- **TO DO**
Find every line below where the string "green" shows up, and copy those lines.
[STORED DATA — start]
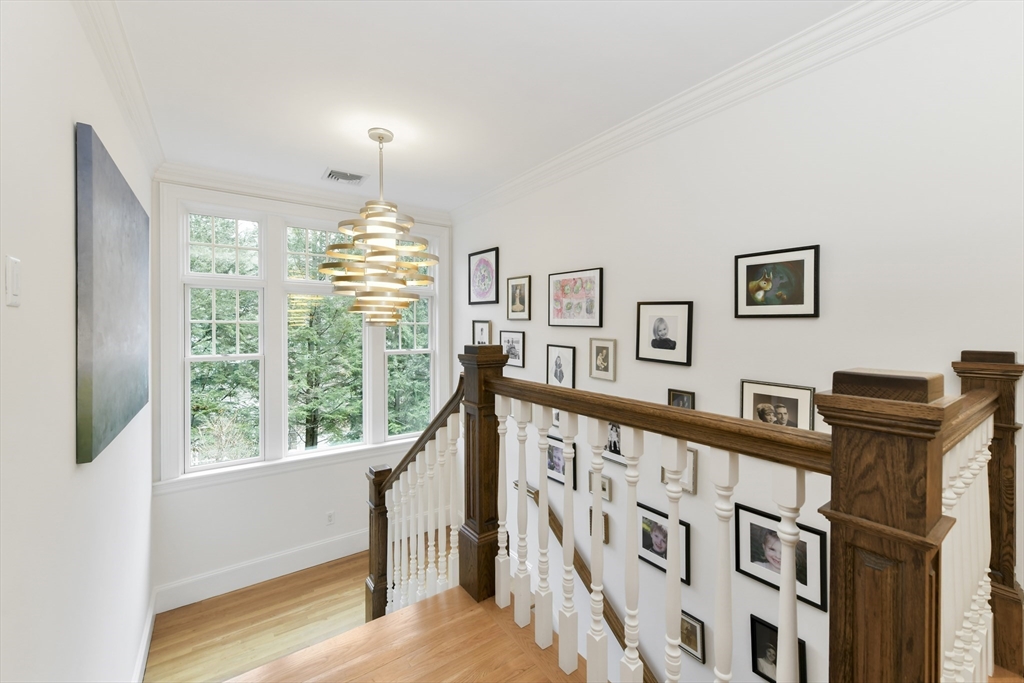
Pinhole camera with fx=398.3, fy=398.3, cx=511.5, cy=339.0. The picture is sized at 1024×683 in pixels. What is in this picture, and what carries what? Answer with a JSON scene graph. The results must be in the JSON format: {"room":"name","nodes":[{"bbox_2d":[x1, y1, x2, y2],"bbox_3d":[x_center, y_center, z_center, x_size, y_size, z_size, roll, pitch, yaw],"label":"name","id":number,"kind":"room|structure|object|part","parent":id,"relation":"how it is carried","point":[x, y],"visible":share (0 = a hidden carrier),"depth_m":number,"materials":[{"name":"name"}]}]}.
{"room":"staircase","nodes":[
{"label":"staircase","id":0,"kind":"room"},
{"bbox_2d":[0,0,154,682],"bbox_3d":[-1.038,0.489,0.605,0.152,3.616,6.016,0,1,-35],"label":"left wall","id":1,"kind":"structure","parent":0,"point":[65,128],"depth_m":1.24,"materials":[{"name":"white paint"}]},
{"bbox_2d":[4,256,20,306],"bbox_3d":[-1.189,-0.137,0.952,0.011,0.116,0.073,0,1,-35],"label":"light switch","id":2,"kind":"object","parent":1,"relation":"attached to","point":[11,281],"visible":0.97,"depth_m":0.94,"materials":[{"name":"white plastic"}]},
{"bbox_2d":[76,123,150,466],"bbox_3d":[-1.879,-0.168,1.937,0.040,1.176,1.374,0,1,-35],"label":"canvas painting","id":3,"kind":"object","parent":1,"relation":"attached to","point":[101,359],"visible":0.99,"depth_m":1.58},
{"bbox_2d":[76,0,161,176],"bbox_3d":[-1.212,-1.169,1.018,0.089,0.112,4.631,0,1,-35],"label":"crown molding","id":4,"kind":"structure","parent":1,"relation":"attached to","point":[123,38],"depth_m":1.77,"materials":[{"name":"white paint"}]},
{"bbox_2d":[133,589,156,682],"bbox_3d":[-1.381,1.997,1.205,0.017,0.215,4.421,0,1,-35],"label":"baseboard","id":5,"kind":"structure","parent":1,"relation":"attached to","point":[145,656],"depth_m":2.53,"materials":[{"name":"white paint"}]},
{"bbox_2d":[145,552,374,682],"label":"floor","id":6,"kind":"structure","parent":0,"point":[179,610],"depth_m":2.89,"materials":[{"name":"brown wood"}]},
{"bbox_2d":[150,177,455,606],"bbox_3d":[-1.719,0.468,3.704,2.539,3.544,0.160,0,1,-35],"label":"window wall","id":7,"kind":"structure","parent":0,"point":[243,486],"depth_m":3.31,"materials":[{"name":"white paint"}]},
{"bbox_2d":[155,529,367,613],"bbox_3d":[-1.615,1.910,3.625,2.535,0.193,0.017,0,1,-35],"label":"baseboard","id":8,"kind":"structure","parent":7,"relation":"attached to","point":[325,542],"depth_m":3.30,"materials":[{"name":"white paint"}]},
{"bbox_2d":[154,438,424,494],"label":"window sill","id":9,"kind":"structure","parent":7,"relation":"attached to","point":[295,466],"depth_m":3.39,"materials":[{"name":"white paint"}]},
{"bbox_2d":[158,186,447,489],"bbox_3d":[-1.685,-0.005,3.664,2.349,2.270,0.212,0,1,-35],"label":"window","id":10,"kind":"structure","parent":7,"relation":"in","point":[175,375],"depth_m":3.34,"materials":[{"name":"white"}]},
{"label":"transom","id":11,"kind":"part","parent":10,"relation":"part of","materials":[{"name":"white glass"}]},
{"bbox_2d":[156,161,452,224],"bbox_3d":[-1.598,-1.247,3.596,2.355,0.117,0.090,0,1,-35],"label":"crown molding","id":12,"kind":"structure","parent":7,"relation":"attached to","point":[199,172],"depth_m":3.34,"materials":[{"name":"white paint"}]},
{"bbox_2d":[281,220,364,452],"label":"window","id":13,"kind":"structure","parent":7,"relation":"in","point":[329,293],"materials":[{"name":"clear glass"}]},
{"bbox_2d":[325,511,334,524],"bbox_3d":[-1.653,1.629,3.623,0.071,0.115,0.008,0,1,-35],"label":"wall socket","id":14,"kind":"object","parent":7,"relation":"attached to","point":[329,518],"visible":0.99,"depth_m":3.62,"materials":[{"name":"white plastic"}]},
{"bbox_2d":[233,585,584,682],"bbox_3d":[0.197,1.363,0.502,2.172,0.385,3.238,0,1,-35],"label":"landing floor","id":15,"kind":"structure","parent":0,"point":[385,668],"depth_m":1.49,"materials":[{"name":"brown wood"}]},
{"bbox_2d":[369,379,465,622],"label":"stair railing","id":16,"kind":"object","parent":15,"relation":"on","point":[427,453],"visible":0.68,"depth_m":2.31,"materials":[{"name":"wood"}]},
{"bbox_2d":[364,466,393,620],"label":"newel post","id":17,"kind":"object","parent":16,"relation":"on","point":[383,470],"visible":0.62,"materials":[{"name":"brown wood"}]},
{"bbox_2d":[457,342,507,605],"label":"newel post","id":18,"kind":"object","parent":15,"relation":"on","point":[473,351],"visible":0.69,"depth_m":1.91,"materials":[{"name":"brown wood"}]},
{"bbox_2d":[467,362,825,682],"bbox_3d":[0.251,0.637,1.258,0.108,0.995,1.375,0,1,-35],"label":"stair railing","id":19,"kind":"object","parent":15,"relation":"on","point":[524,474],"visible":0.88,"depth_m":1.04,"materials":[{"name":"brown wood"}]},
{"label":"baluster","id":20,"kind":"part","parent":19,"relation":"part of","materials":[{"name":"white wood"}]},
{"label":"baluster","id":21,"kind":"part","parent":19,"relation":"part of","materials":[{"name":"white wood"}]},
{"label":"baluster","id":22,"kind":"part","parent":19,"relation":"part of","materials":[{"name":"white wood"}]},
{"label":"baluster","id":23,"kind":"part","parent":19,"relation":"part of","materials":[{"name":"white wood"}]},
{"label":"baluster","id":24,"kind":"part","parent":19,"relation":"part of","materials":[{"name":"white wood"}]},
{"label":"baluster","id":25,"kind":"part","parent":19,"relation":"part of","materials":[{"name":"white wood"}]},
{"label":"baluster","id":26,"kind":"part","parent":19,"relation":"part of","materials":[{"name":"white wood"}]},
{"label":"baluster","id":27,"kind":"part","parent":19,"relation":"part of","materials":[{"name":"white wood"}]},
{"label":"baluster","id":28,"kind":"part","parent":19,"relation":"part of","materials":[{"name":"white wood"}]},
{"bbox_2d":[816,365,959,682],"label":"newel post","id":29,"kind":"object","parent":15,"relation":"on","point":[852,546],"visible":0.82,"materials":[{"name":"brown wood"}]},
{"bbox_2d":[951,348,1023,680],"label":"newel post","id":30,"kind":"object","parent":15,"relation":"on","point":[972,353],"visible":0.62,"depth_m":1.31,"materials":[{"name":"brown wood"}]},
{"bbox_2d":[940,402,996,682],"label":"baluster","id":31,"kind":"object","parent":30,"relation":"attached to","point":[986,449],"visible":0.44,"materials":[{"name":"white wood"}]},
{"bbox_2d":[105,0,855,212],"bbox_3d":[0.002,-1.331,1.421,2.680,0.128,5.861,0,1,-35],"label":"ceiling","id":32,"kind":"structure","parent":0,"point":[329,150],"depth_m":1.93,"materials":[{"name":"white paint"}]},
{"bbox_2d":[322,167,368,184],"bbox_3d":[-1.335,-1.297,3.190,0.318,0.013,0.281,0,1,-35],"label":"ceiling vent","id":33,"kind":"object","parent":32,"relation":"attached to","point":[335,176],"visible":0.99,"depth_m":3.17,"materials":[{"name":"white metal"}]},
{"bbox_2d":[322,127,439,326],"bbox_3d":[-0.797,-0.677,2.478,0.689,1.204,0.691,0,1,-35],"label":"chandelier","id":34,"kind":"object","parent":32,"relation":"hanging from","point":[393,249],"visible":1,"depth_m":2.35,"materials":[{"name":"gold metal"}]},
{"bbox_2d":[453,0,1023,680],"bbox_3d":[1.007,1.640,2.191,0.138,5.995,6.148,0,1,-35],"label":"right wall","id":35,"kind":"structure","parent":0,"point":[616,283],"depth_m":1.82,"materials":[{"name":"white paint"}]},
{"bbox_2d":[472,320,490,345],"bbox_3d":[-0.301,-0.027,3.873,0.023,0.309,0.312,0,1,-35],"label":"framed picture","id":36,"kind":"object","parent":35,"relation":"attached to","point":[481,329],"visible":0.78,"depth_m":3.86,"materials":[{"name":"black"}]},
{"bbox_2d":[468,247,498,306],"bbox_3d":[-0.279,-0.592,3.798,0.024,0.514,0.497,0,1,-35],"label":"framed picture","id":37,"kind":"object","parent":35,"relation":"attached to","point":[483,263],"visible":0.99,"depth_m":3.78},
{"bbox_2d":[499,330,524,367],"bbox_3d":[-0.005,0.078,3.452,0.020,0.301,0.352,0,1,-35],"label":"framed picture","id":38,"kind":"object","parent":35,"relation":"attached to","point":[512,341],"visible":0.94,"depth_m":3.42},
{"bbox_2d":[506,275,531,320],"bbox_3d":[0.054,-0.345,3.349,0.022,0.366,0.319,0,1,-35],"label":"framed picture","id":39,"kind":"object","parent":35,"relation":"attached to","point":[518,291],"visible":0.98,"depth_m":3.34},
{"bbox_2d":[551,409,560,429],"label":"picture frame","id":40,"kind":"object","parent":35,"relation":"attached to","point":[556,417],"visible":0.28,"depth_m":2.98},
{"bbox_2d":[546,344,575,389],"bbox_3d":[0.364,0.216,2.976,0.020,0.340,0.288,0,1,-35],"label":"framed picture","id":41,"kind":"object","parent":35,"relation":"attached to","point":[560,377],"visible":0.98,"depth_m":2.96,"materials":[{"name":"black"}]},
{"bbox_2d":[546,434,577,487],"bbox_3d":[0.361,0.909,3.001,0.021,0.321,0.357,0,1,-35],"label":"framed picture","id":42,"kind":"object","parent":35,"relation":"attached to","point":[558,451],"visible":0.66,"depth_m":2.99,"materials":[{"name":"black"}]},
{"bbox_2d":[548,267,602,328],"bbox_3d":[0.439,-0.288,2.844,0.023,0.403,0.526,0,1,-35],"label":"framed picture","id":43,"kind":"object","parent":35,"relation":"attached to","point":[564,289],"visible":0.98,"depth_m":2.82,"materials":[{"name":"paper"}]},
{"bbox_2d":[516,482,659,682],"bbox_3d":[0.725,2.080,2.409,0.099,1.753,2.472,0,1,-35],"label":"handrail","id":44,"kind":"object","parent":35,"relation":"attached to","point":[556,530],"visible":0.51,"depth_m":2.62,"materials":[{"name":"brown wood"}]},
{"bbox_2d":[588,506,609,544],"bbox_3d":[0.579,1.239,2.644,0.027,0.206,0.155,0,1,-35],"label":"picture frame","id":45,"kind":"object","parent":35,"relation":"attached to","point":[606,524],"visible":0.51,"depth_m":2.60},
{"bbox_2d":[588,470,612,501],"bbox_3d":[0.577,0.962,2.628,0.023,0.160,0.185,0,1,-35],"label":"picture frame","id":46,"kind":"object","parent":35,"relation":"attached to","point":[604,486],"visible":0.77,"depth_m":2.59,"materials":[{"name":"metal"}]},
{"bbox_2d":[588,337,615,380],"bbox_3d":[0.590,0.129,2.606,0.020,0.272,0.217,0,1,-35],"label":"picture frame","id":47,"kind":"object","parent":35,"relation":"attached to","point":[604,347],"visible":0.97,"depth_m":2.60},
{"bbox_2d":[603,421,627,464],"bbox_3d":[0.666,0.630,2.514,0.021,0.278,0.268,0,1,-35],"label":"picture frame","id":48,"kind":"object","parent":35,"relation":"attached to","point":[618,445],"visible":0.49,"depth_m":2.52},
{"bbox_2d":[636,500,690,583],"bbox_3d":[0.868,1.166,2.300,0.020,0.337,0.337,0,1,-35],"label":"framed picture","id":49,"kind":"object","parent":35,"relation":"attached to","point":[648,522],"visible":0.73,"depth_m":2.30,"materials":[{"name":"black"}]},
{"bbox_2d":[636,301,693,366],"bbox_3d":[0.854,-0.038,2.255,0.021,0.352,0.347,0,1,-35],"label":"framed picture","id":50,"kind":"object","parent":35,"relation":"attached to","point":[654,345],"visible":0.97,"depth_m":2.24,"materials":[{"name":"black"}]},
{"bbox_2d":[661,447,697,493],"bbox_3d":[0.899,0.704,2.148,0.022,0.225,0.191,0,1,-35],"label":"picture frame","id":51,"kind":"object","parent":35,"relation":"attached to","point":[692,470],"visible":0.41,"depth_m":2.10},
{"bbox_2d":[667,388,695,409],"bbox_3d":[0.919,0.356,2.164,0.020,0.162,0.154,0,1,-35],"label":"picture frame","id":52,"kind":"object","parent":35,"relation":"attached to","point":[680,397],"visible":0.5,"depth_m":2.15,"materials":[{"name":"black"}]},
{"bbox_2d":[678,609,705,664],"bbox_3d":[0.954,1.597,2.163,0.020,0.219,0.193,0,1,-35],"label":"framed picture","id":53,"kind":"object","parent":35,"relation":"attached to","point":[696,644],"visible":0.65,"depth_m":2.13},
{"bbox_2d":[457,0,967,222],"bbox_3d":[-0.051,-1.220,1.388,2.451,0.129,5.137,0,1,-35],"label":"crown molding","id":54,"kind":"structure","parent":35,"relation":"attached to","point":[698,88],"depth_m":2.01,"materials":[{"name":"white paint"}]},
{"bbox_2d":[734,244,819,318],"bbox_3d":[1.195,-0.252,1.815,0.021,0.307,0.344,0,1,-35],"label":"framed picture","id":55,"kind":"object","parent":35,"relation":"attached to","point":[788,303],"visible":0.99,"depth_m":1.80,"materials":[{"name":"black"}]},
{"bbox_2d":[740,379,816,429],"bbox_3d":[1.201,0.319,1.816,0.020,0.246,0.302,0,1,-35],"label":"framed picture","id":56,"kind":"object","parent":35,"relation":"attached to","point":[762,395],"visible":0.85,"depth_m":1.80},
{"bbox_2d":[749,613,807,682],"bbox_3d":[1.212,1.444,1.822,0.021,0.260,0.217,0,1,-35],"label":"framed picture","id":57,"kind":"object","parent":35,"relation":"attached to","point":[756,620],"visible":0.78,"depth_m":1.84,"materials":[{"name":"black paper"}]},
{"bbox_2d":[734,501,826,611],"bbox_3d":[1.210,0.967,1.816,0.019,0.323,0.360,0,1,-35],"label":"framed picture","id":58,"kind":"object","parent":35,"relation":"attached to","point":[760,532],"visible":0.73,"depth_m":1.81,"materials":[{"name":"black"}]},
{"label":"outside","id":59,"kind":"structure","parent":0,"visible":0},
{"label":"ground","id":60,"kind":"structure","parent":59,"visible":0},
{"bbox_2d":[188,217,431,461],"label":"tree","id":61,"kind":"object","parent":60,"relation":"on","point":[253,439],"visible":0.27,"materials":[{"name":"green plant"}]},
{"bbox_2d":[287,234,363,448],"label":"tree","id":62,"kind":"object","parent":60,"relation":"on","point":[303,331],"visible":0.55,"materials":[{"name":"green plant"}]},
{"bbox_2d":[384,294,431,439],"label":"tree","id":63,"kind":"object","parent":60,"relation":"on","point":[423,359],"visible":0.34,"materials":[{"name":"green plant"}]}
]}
[STORED DATA — finish]
- **ANSWER TO THIS PROBLEM**
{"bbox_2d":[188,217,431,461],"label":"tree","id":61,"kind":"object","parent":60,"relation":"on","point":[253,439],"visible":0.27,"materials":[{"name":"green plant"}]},
{"bbox_2d":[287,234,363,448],"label":"tree","id":62,"kind":"object","parent":60,"relation":"on","point":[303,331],"visible":0.55,"materials":[{"name":"green plant"}]},
{"bbox_2d":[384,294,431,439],"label":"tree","id":63,"kind":"object","parent":60,"relation":"on","point":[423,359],"visible":0.34,"materials":[{"name":"green plant"}]}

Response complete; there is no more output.